Design Principles¶
Laniakea is developed with a couple of fundamental design principles in mind, that guide the way design decisions are made in the project, and are helpful for developing new modules. This page contains a list of them, as well as a rationale for them.
If you make a change to Laniakea, please ensure you followed these principles.
The database is the one and only source for information¶
In previous solutions, a lot of components of the technical infrastructure had their own configuration files. This basically required configuration management solutions, and required values to be changed across a large amount of modules, even if it was the same value. For example, changing the current development suite had to be done in at least 5 configuration files additionally to the main database. Adding fine grained permissions on which user could change what value was made basically impossible. Additionally, we were constantly syncing data across machines and duplicating it in order to satisfy the requirement for each tool, resulting in tools working with outdated information quite frequently.
To avoid this complexity, Laniakea enforces all modules to publish their data and configuration in the database, even if it is only ever consumed by the module itself. This ensures that we can have modules reuse data generated by other modules and create nice synergy effects (e.g. the Debcheck data is consumed by the package-sync module as well as the website and build scheduling), as well as having a central place to modify configuration. There are only two exceptions to this rule:
If data is specific to the current machine, it has to be placed in a configuration file in
/etc/laniakea/
(e.g. database connection, ZMQ ports, executable locations, …)If the data is not suitable for database storage (e.g. build artifacts, large binaries) it should be stored in a well-known location and only have a reference in the database
Do add an external tool to Laniakea, usually a wrapper module is written that generates the tool-specific configuration from Laniakea database data and imports its output data back into the database.
No specialized workers¶
If you want to extend the speed at which Laniakea performs long-running task, you only ever should have to add new machines to a cluster running a wide array of tasks already. This ensures we don’t have machines which build disk images being under heavy load while package builders are currently idling, and similar issues. Therefore, if possible, Laniakea modules should add dedicated code they need for performing a long-running task to the laniakea-spark generic job runner, and have the jobs scheduled by the global job scheduling built into the system already.
Modular, but highly integrated¶
With the exception of some core modules, every module in Laniakea should
be optional, and users should be able not to use it. E.g. if people
don’t want the package migration support, they can just decide to
disable or even not install the spears module. At the same time,
modules should be highly integrated and are allowed to have dependencies
on each other. All modules should be managed via the same interface
(web, or lk-admin
), and are located in the same repository to easily
share code and make global changes on the system.
Avoid timed triggers¶
Modules are able to receive messages on events from the Lighthouse messaging hub. These messages should always be preferred as triggers for actions over any time-based (cron-job) action.
Get rid of humans¶
If Laniakea has enough information to automatically and reliably perform a certain action, it should always do so automatically, without needing a human to look at the changes again (with, depending on the action, an option to turn the automatism off). This is true for, for example, transition job scheduling.
Avoid shell scripts¶
This is basically the result of looking too much at the code of DAK: If you start with a very simple shell script for a very simple task (and call it “configuration”), chances are that over time it might grow into a large and complex monstrosity. Don’t let it get to that. Extend the code of Laniakea directly if it does not yet do exactly what you want - adding tiny but helpful commands is encouraged over working around that with scripting.
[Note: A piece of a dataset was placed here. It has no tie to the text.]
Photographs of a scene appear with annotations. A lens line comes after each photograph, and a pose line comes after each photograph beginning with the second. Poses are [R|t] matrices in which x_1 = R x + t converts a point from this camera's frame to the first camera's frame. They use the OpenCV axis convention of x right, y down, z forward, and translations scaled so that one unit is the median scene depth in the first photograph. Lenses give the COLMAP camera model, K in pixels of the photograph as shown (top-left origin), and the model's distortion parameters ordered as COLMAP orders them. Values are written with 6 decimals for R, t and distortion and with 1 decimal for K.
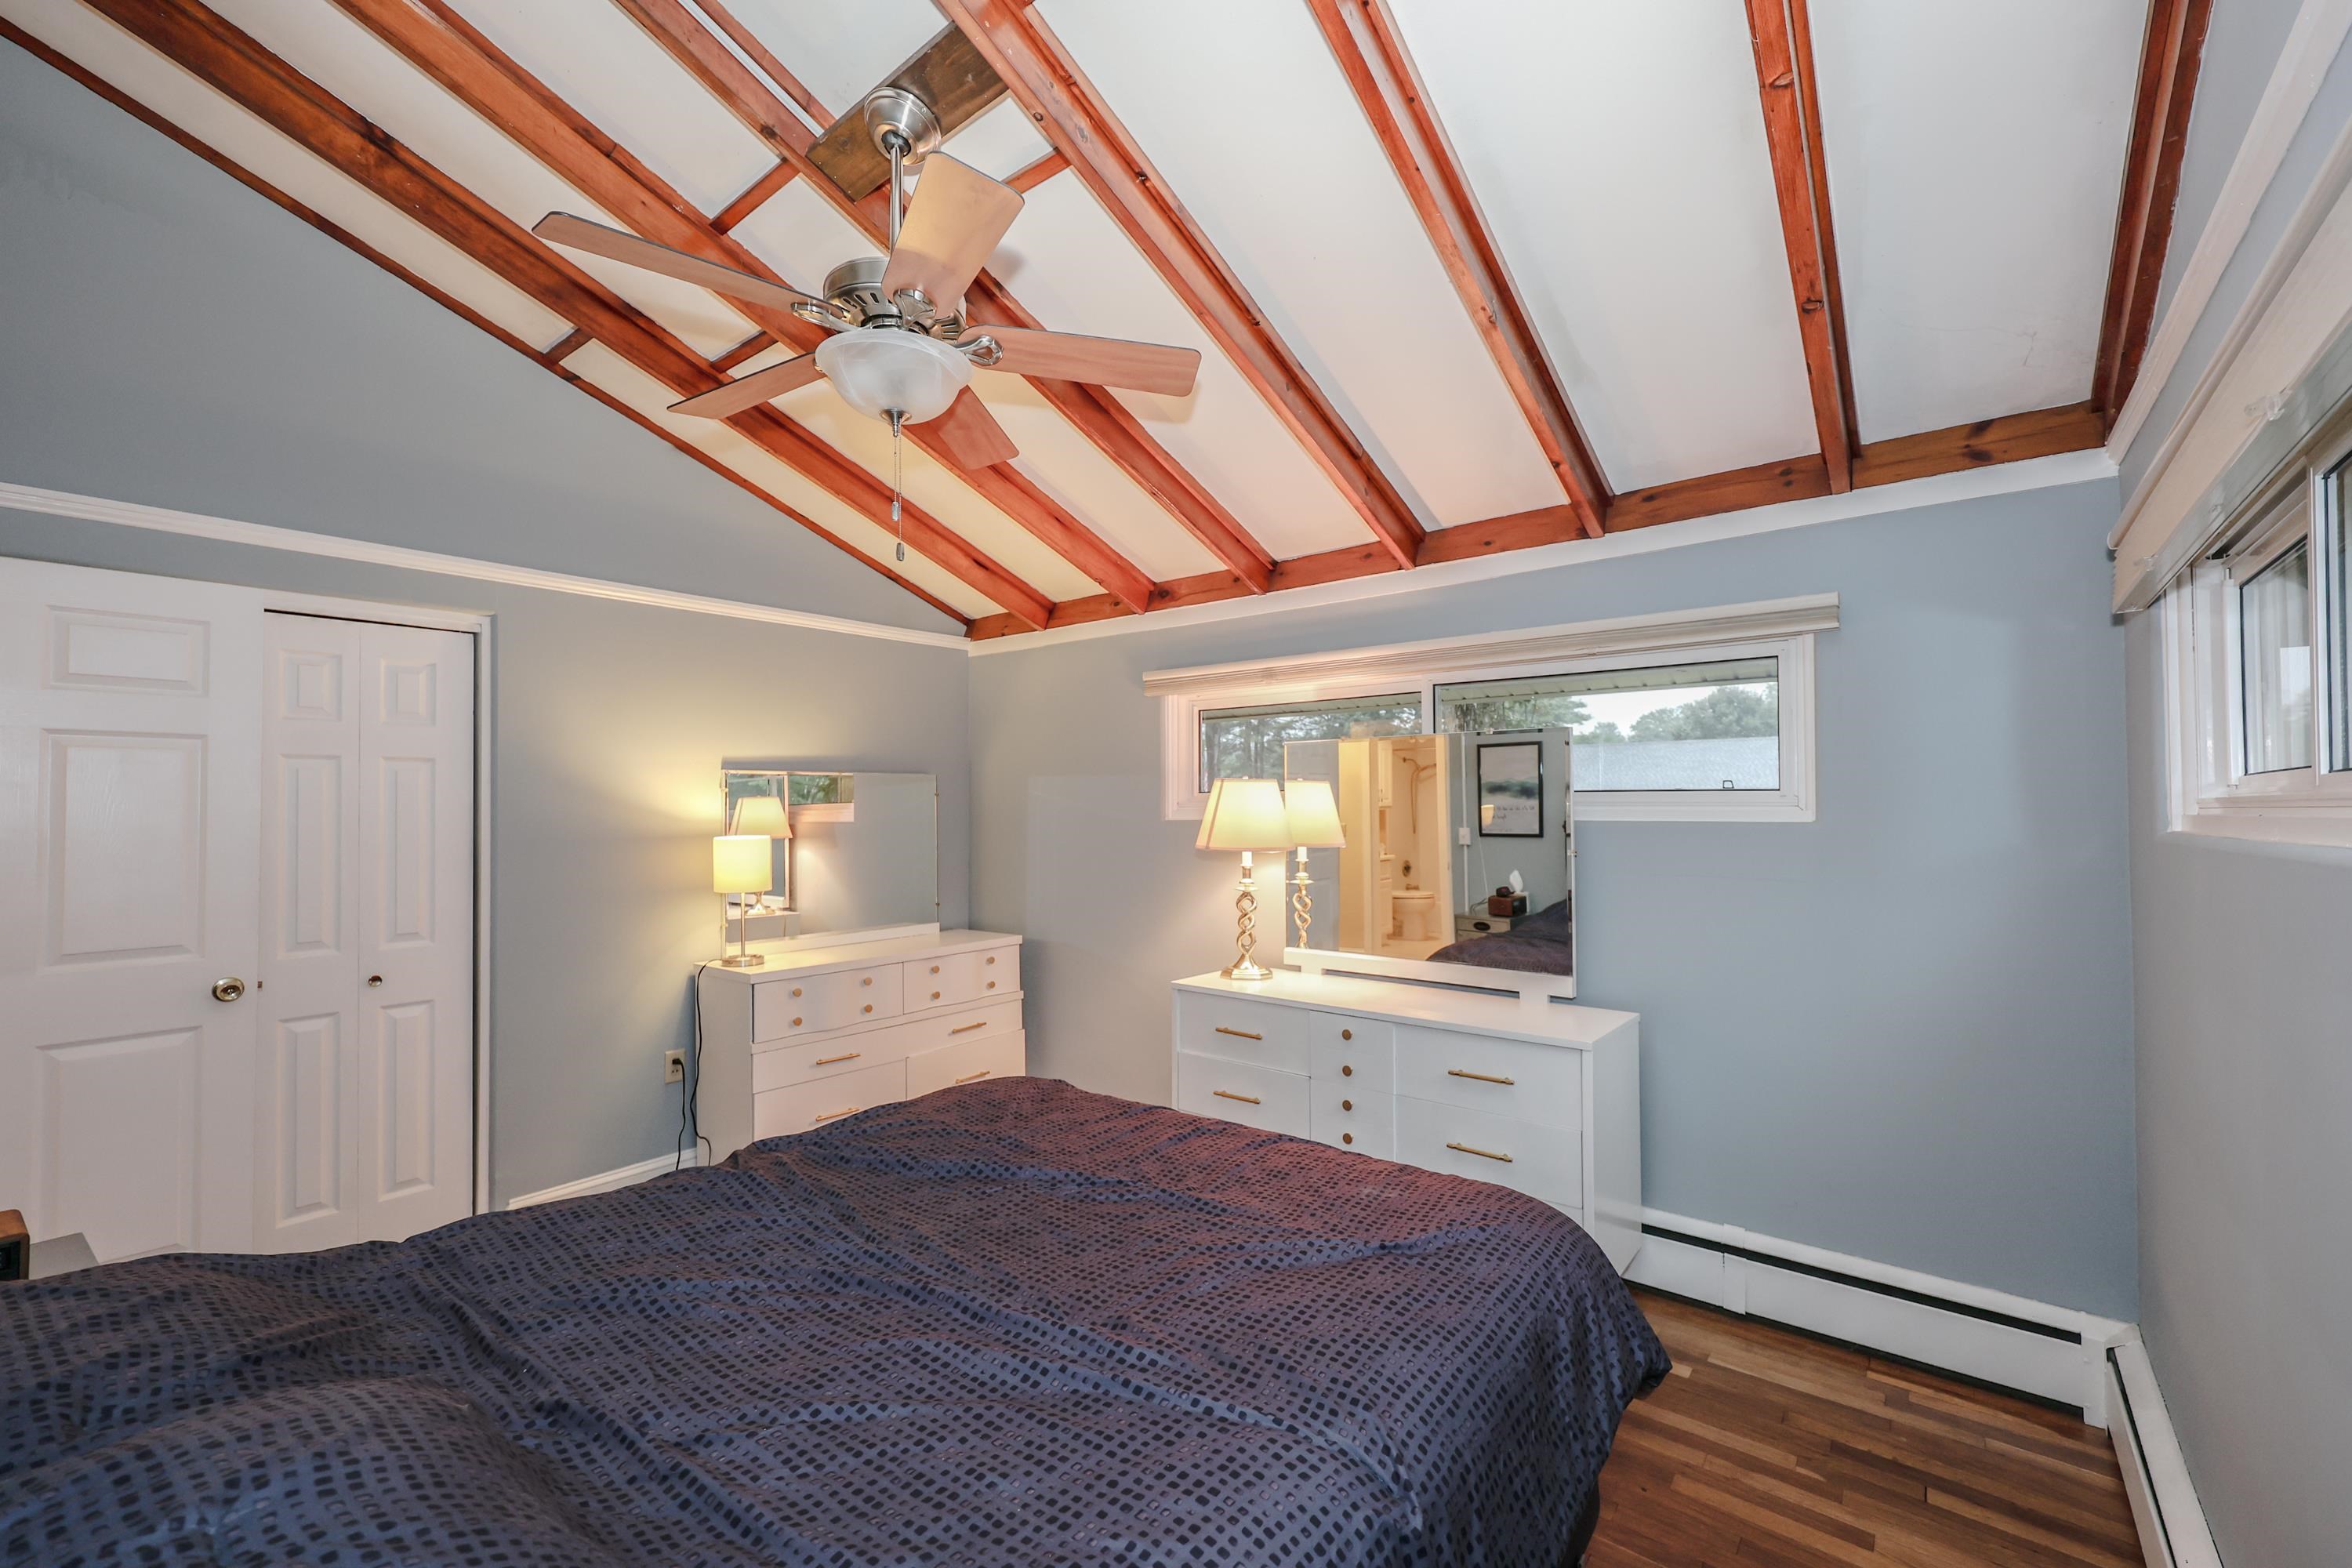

Laniakea is written in D and Python¶
It’s tempting to write code in a different programming language that might be more suited to the job, but each new programming language a project is written in creates a higher entry barrier for new people to join and modify the code. It also makes maintenance much harder and increases the difficulty for users to set up the project. Therefore, Laniakea is written in D, with a few parts being done in Python, and no new programming language will be added.